In the words of today’s Newsday Saturday Stumper, 2-D, six letters, “‘Yikes!’” Today’s puzzle, by Greg Johnson, might be the most challenging Stumper I’ve ever solved (one hour, one minute, and eight seconds worth of difficulty). Only sixty-six words, and by my count, just three gimmes: 5-D, four letters, “Pub pals”; 36-A, five letters, “Small ensembles”; 52-A, eight letters, “Beverage company founded in China by Germans.” And right at the center, three stepped eleven-letter clues across, and three stepped eleven-letter clues down. 2-Down!
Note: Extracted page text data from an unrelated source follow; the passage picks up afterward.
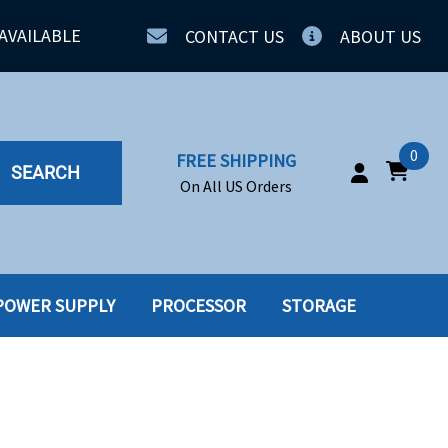
AVAILABLE
CONTACT US
ABOUT US
0
FREE SHIPPING
SEARCH
On All US Orders
POWER SUPPLY
PROCESSOR
STORAGE
IA
SERVERS
ING
SSD
PPLY
SSD W-TRAY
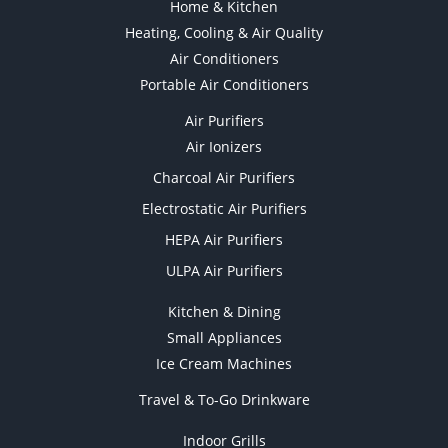
Home & Kitchen
Heating, Cooling & Air Quality
Air Conditioners
Portable Air Conditioners
Air Purifiers
Air Ionizers
Charcoal Air Purifiers
Electrostatic Air Purifiers
HEPA Air Purifiers
ULPA Air Purifiers
Kitchen & Dining
Small Appliances
Ice Cream Machines
Travel & To-Go Drinkware
Indoor Grills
At many points I thought I’d never get this puzzle done. For instance, when I hit 24-D, seven letters, “Carrot classification.” The only ways I classify carrots: raw and cooked. Or orange and not-orange. I love the other colors, and I think they taste different. Do they, really?
But I digress.
Question-and-answer pairs that I especially admire in today’s puzzle:
1-A, six letters, “Lose coverage.” Haha. Very funny.
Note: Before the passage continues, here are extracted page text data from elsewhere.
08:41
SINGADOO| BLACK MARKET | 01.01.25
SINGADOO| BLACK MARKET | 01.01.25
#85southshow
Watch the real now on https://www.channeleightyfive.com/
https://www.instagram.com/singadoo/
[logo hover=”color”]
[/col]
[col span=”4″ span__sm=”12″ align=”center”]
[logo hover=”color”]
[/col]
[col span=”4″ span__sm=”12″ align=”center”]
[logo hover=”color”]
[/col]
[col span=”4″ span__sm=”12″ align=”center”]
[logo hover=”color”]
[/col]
18-A, six letters, “Starts to drag.” Nice misdirection.
20-A, seven letters, “Cosmo feature.” I’ve seen this feature, but never in a crossword.
34-A, eleven letters, “Hospital’s overhead helpers.” A novel answer, at least in my crossword experience.
35-A, eleven letters, “Light-sensitive circuit board coating.” Eh, wot? See 24-D.
46-A, three letters, “Brown, e.g.” I always appreciate cryptic terseness, or terse crypticness.
And above all, 14-D, eleven letters, which must be one of the all-time evil clues, “Life form.”
Never no spoilers: the answers are in the comments.